(Plotted data images)
┄┄┄┄┄┄┄┄┄┄┄┄┄┄┄┄┄┄┄┄

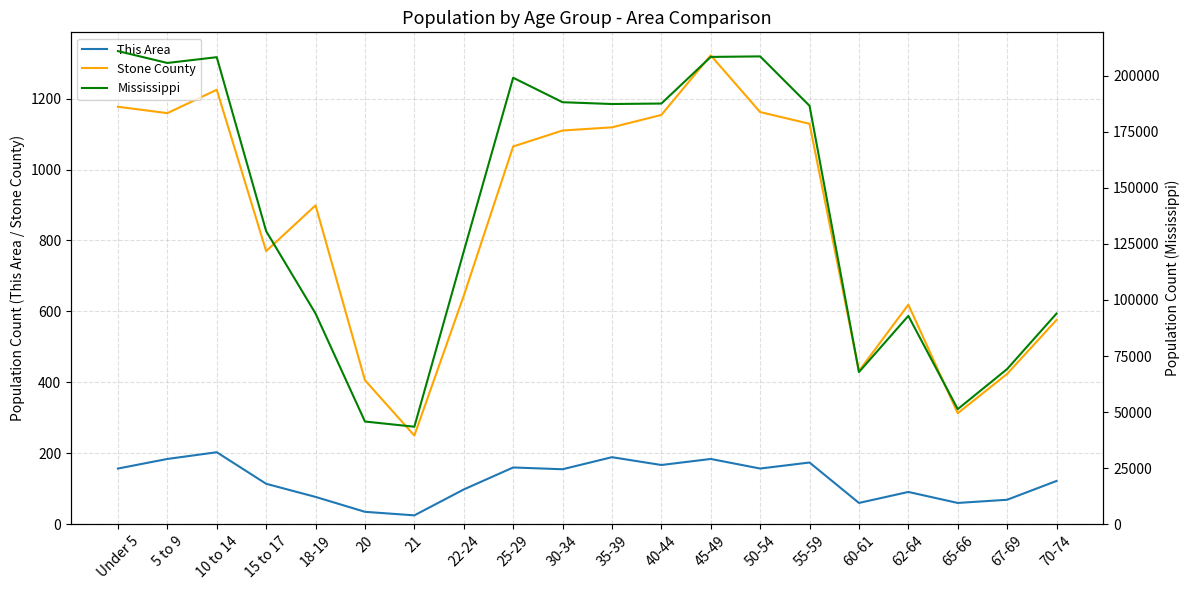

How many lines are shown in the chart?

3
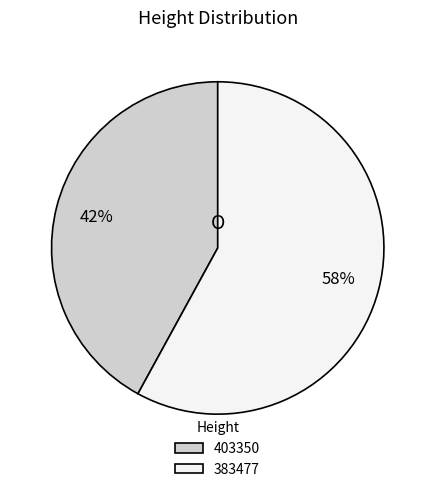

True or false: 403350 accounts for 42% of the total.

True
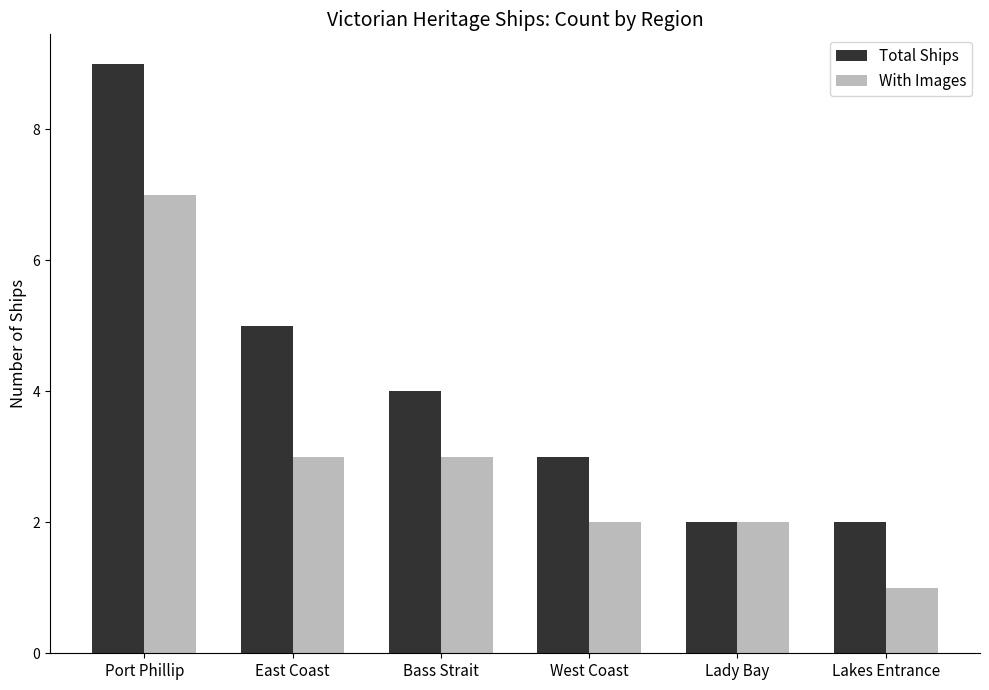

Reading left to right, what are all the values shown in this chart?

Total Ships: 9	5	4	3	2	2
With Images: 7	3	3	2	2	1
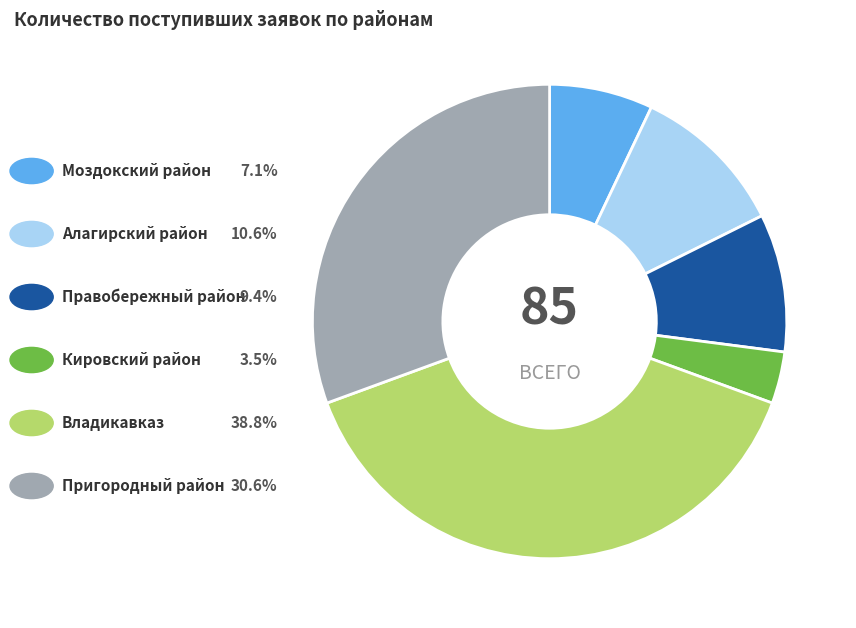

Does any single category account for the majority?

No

┄┄┄┄┄┄┄┄┄┄┄┄┄┄┄┄┄┄┄┄

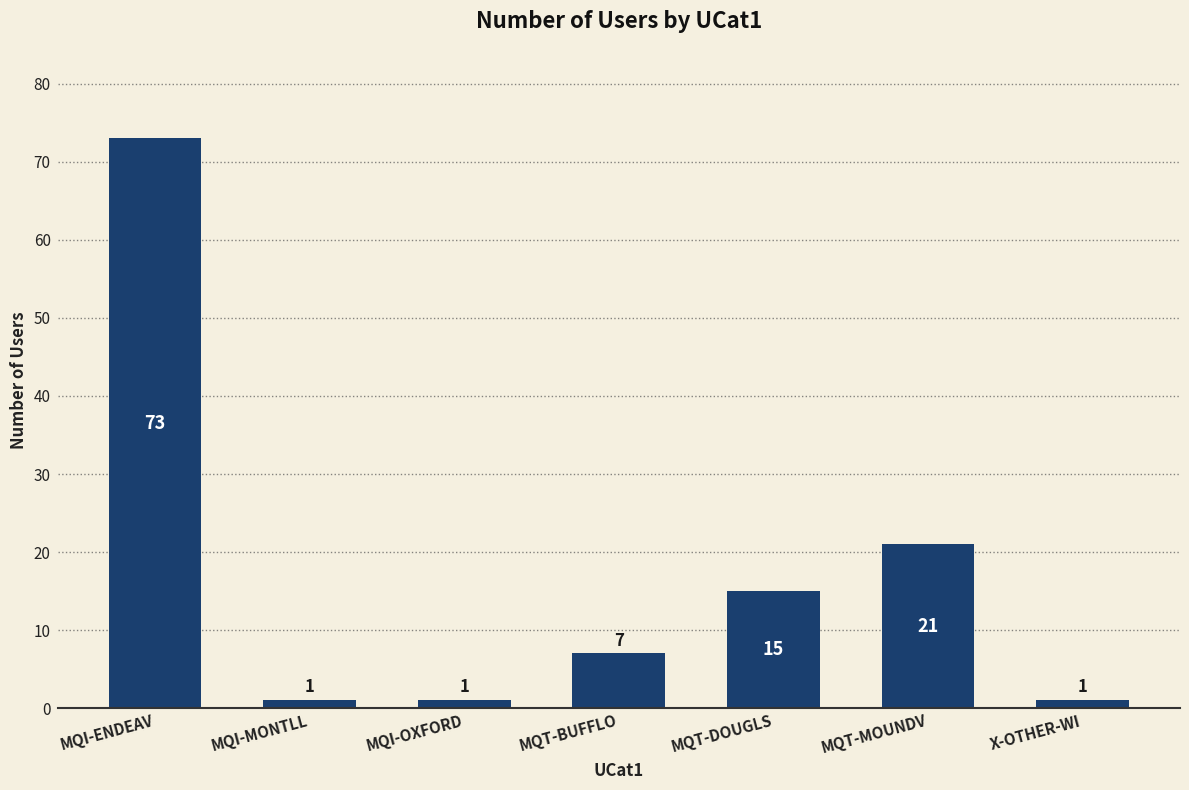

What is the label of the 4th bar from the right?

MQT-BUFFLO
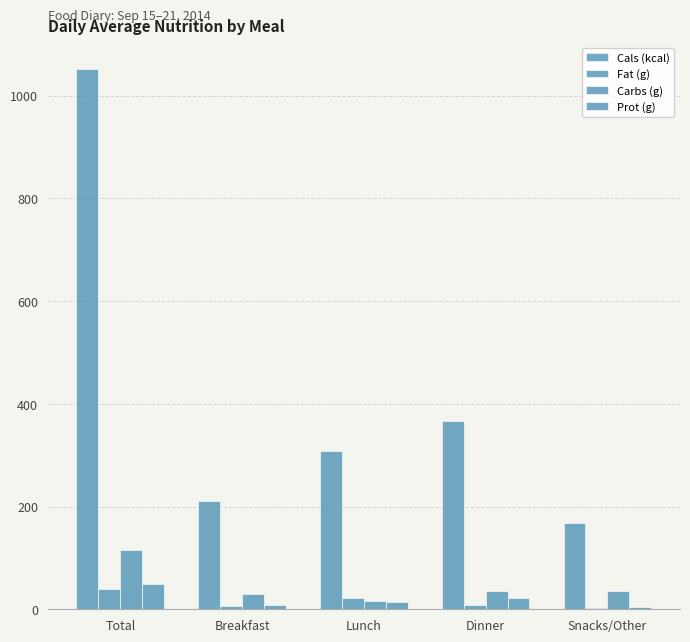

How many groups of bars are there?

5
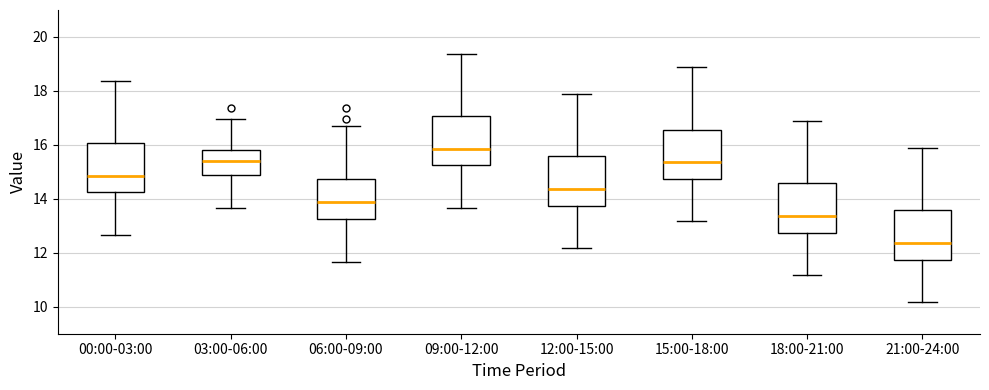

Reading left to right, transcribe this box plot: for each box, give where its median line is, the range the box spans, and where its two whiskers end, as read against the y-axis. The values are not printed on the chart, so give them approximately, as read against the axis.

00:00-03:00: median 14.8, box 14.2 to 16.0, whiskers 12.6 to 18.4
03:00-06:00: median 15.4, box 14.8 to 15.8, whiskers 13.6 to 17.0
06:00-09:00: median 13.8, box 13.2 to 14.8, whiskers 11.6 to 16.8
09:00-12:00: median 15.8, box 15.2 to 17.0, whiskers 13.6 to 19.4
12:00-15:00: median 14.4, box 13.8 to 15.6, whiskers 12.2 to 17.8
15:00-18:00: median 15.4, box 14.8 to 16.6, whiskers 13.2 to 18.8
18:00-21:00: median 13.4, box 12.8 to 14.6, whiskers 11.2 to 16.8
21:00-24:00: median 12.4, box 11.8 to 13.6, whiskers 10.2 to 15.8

┄┄┄┄┄┄┄┄┄┄┄┄┄┄┄┄┄┄┄┄

_Problem statement_: Return the lines in the items above, unchanged, in the stretch from the line containing "Reading left to right, what" through the line containing "Does any single", both lines included. Omit the pictures from your answer.

_Exercise response_:
Reading left to right, what are all the values shown in this chart?

Total Ships: 9	5	4	3	2	2
With Images: 7	3	3	2	2	1

Does any single category account for the majority?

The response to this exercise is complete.